*Exercise material*:
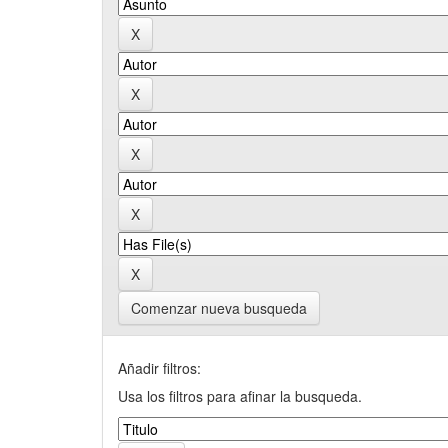
Comenzar nueva busqueda
Añadir filtros:
Usa los filtros para afinar la busqueda.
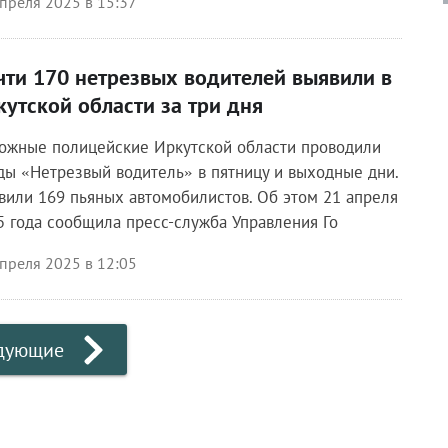
преля 2025 в 15:37
чти 170 нетрезвых водителей выявили в
кутской области за три дня
ожные полицейские Иркутской области проводили
ды «Нетрезвый водитель» в пятницу и выходные дни.
вили 169 пьяных автомобилистов. Об этом 21 апреля
5 года сообщила пресс-служба Управления Го
преля 2025 в 12:05
дующие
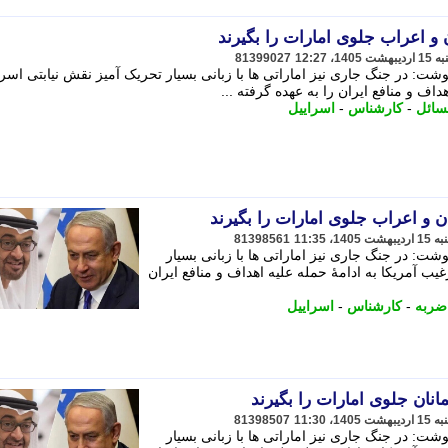
 و اعراب جلوی امارات را بگیرند
81399027
: در جنگ جاری نیز اماراتی ها با زبانی بسیار تحریک آمیز نقش نیابتی اسرا
داف و منافع ایران را به عهده گرفته ...
سائل
-
کارشناس
-
اسراییل
ن و اعراب جلوی امارات را بگیرند
81398561
: در جنگ جاری نیز اماراتی ها با زبانی بسیار
یب آمریکا به ادامهٔ حمله علیه اهداف و منافع ایران
ضربه
-
کارشناس
-
اسراییل
نان جلوی امارات را بگیرند
81398507
: در جنگ جاری نیز اماراتی ها با زبانی بسیار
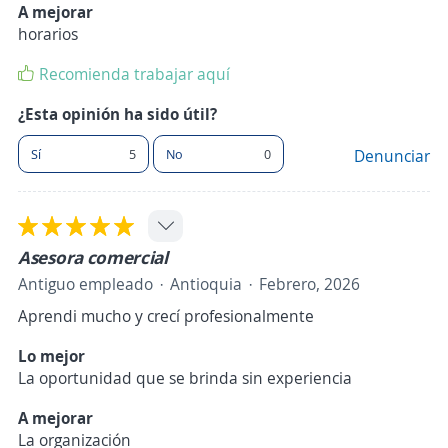
A mejorar
horarios
Recomienda trabajar aquí
¿Esta opinión ha sido útil?
Sí
5
No
0
Denunciar
Asesora comercial
Antiguo empleado
Antioquia
Febrero, 2026
Aprendi mucho y crecí profesionalmente
Lo mejor
La oportunidad que se brinda sin experiencia
A mejorar
La organización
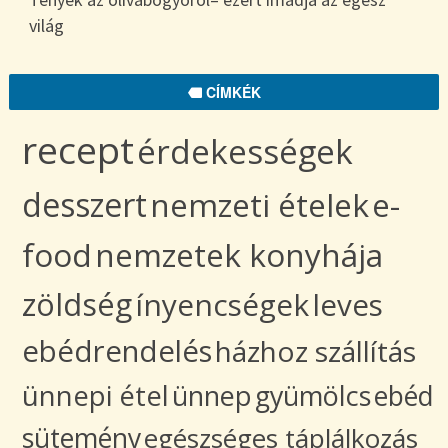
világ
CÍMKÉK
recept
érdekességek
desszert
nemzeti ételek
e-
food
nemzetek konyhája
zöldség
ínyencségek
leves
ebédrendelés
házhoz szállítás
ünnepi étel
ünnep
gyümölcs
ebéd
sütemény
egészséges táplálkozás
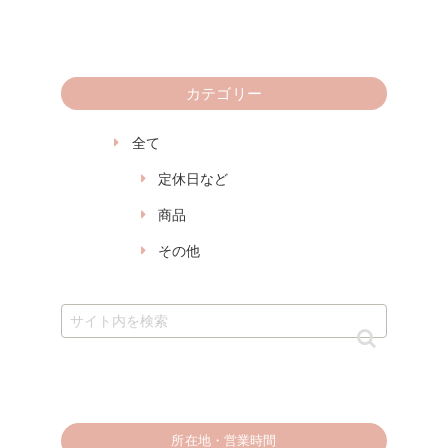
カテゴリー
全て
定休日など
商品
その他
所在地・営業時間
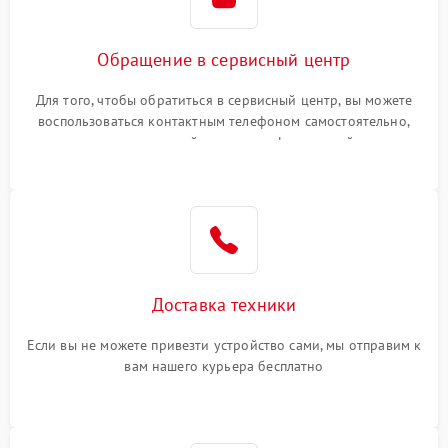
Обращение в сервисный центр
Для того, чтобы обратиться в сервисный центр, вы можете
воспользоваться контактным телефоном самостоятельно,
или оставить свой номер телефона на сайте
Доставка техники
Если вы не можете привезти устройство сами, мы отправим к
вам нашего курьера бесплатно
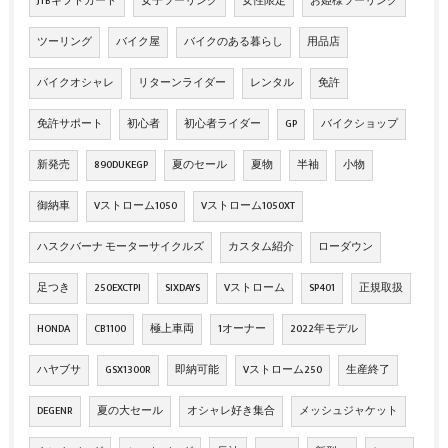
JTBギフトカード
女子ツーリング
女性限定
お姫様ツーリング
ツーリング
バイク屋
バイクのある暮らし
用品店
バイクオシャレ
リターンライダー
レンタル
免許
免許サポート
初心者
初心者ライダー
GP
バイクショップ
新発売
890DUKEGP
夏のセール
夏物
半袖
小物
御納車
Vストローム1050
Vストローム1050XT
ハスクバーナ モーターサイクルズ
カスタム紹介
ローダウン
足つき
250EXCTPI
SIXDAYS
Vストローム
SP401
正規取扱
HONDA
CB1100
極上車両
1オーナー
2022年モデル
ハヤブサ
GSX1300R
即納可能
Vストローム250
生産終了
DEGENR
夏の大セール
オシャレ好き集合
メッシュジャケット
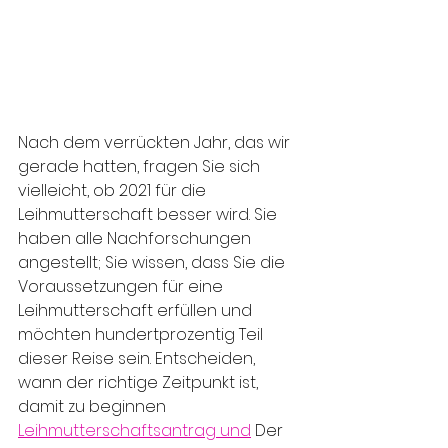
Nach dem verrückten Jahr, das wir 
gerade hatten, fragen Sie sich 
vielleicht, ob 2021 für die 
Leihmutterschaft besser wird. Sie 
haben alle Nachforschungen 
angestellt; Sie wissen, dass Sie die 
Voraussetzungen für eine 
Leihmutterschaft erfüllen und 
möchten hundertprozentig Teil 
dieser Reise sein. Entscheiden, 
wann der richtige Zeitpunkt ist, 
damit zu beginnen 
Leihmutterschaftsantrag und
Der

*Problem description*: None of the pictures belongs in the answer, but all the entries must be repeated exactly.

*Task output*:
Comenzar nueva busqueda
Añadir filtros:
Usa los filtros para afinar la busqueda.
преля 2025 в 15:37
чти 170 нетрезвых водителей выявили в
кутской области за три дня
ожные полицейские Иркутской области проводили
ды «Нетрезвый водитель» в пятницу и выходные дни.
вили 169 пьяных автомобилистов. Об этом 21 апреля
5 года сообщила пресс-служба Управления Го
преля 2025 в 12:05
дующие
 و اعراب جلوی امارات را بگیرند
81399027
: در جنگ جاری نیز اماراتی ها با زبانی بسیار تحریک آمیز نقش نیابتی اسرا
داف و منافع ایران را به عهده گرفته ...
سائل
-
کارشناس
-
اسراییل
ن و اعراب جلوی امارات را بگیرند
81398561
: در جنگ جاری نیز اماراتی ها با زبانی بسیار
یب آمریکا به ادامهٔ حمله علیه اهداف و منافع ایران
ضربه
-
کارشناس
-
اسراییل
نان جلوی امارات را بگیرند
81398507
: در جنگ جاری نیز اماراتی ها با زبانی بسیار
A mejorar
horarios
Recomienda trabajar aquí
¿Esta opinión ha sido útil?
Sí
5
No
0
Denunciar
Asesora comercial
Antiguo empleado
Antioquia
Febrero, 2026
Aprendi mucho y crecí profesionalmente
Lo mejor
La oportunidad que se brinda sin experiencia
A mejorar
La organización
világ
CÍMKÉK
recept
érdekességek
desszert
nemzeti ételek
e-
food
nemzetek konyhája
zöldség
ínyencségek
leves
ebédrendelés
házhoz szállítás
ünnepi étel
ünnep
gyümölcs
ebéd
sütemény
egészséges táplálkozás
カテゴリー
全て
定休日など
商品
その他
所在地・営業時間
Обращение в сервисный центр
Для того, чтобы обратиться в сервисный центр, вы можете
воспользоваться контактным телефоном самостоятельно,
или оставить свой номер телефона на сайте
Доставка техники
Если вы не можете привезти устройство сами, мы отправим к
вам нашего курьера бесплатно
JTBギフトカード
女子ツーリング
女性限定
お姫様ツーリング
ツーリング
バイク屋
バイクのある暮らし
用品店
バイクオシャレ
リターンライダー
レンタル
免許
免許サポート
初心者
初心者ライダー
GP
バイクショップ
新発売
890DUKEGP
夏のセール
夏物
半袖
小物
御納車
Vストローム1050
Vストローム1050XT
ハスクバーナ モーターサイクルズ
カスタム紹介
ローダウン
足つき
250EXCTPI
SIXDAYS
Vストローム
SP401
正規取扱
HONDA
CB1100
極上車両
1オーナー
2022年モデル
ハヤブサ
GSX1300R
即納可能
Vストローム250
生産終了
DEGENR
夏の大セール
オシャレ好き集合
メッシュジャケット
Nach dem verrückten Jahr, das wir 
gerade hatten, fragen Sie sich 
vielleicht, ob 2021 für die 
Leihmutterschaft besser wird. Sie 
haben alle Nachforschungen 
angestellt; Sie wissen, dass Sie die 
Voraussetzungen für eine 
Leihmutterschaft erfüllen und 
möchten hundertprozentig Teil 
dieser Reise sein. Entscheiden, 
wann der richtige Zeitpunkt ist, 
damit zu beginnen 
Leihmutterschaftsantrag und
Der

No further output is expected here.